[Aim of the task]
Reproduce word for word, from the entries below, the line with "# How Do New Economy Customers Respond to", the line with "The New Economy Customer", and every line between them, and nothing more.
____
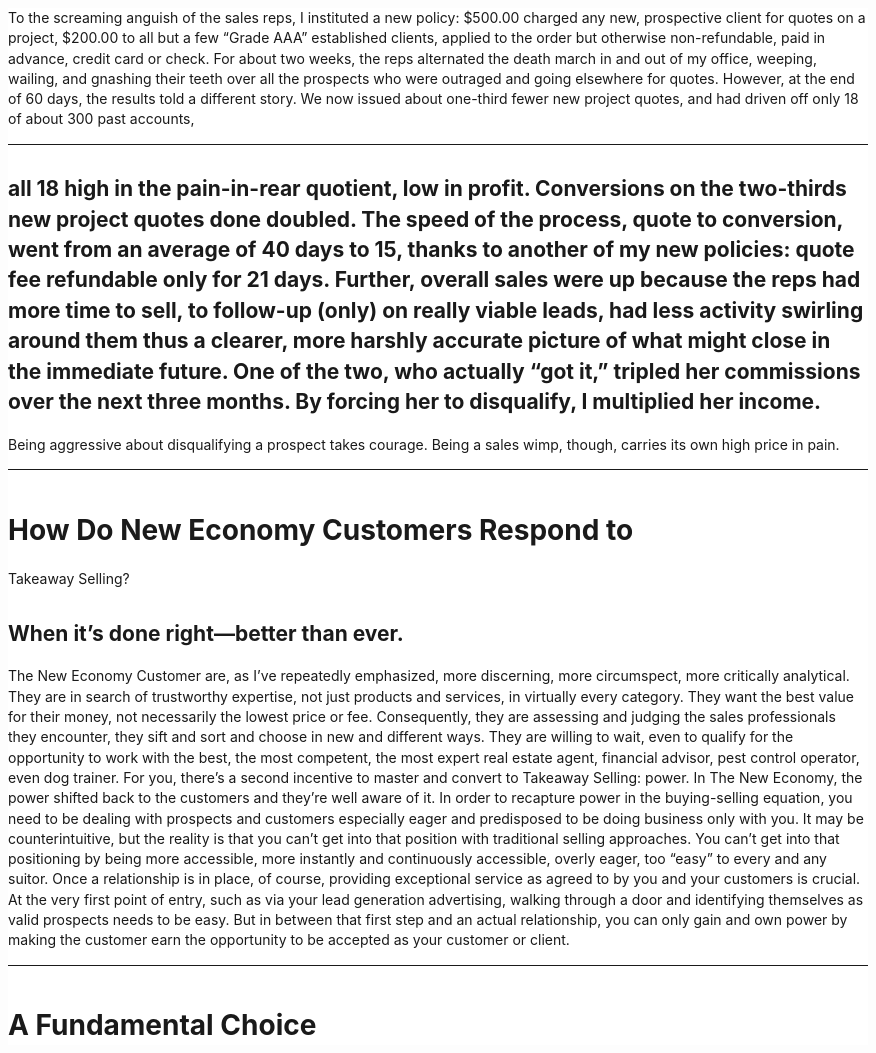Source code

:  To the screaming anguish of the sales reps, I instituted a new policy: $500.00 charged any new, prospective client for quotes on a project, $200.00 to all but a few “Grade AAA” established clients, applied to the order but otherwise non-refundable, paid in advance, credit card or check. For about two weeks, the reps alternated the death march in and out of my office, weeping, wailing, and gnashing their teeth over all the prospects who were outraged and going elsewhere for quotes. However, at the end of 60 days, the results told a different story. We now issued about one-third fewer new project quotes, and had driven off only 18 of about 300 past accounts,

-----

## all 18 high in the pain-in-rear quotient, low in profit. Conversions on the two-thirds new project quotes done doubled. The speed of the process, quote to conversion, went from an average of 40 days to 15, thanks to another of my new policies: quote fee refundable only for 21 days. Further, overall sales were up because the reps had more time to sell, to follow-up (only) on really viable leads, had less activity swirling around them thus a clearer, more harshly accurate picture of what might close in the immediate future. One of the two, who actually “got it,” tripled her commissions over the next three months. By forcing her to disqualify, I multiplied her income.
 Being aggressive about disqualifying a prospect takes courage. Being a sales wimp, though, carries its own high price in pain.

-----

# How Do New Economy Customers Respond to
 Takeaway Selling?

## When it’s done right—better than ever.
 The New Economy Customer are, as I’ve repeatedly emphasized, more discerning, more circumspect, more critically analytical. They are in search of trustworthy expertise, not just products and services, in virtually every category. They want the best value for their money, not necessarily the lowest price or fee. Consequently, they are assessing and judging the sales professionals they encounter, they sift and sort and choose in new and different ways. They are willing to wait, even to qualify for the opportunity to work with the best, the most competent, the most expert real estate agent, financial advisor, pest control operator, even dog trainer.
 For you, there’s a second incentive to master and convert to Takeaway Selling: power. In The New Economy, the power shifted back to the customers and they’re well aware of it. In order to recapture power in the buying-selling equation, you need to be dealing with prospects and customers especially eager and predisposed to be doing business only with you. It may be counterintuitive, but the reality is that you can’t get into that position with traditional selling approaches. You can’t get into that positioning by being more accessible, more instantly and continuously accessible, overly eager, too “easy” to every and any suitor. Once a relationship is in place, of course, providing exceptional service as agreed to by you and your customers is crucial. At the very first point of entry, such as via your lead generation advertising, walking through a door and identifying themselves as valid prospects needs to be easy. But in between that first step and an actual relationship, you can only gain and own power by making the customer earn the opportunity to be accepted as your customer or client.

-----

# A Fundamental Choice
____
[Answer to the exercise]
# How Do New Economy Customers Respond to
 Takeaway Selling?

## When it’s done right—better than ever.
 The New Economy Customer are, as I’ve repeatedly emphasized, more discerning, more circumspect, more critically analytical. They are in search of trustworthy expertise, not just products and services, in virtually every category. They want the best value for their money, not necessarily the lowest price or fee. Consequently, they are assessing and judging the sales professionals they encounter, they sift and sort and choose in new and different ways. They are willing to wait, even to qualify for the opportunity to work with the best, the most competent, the most expert real estate agent, financial advisor, pest control operator, even dog trainer.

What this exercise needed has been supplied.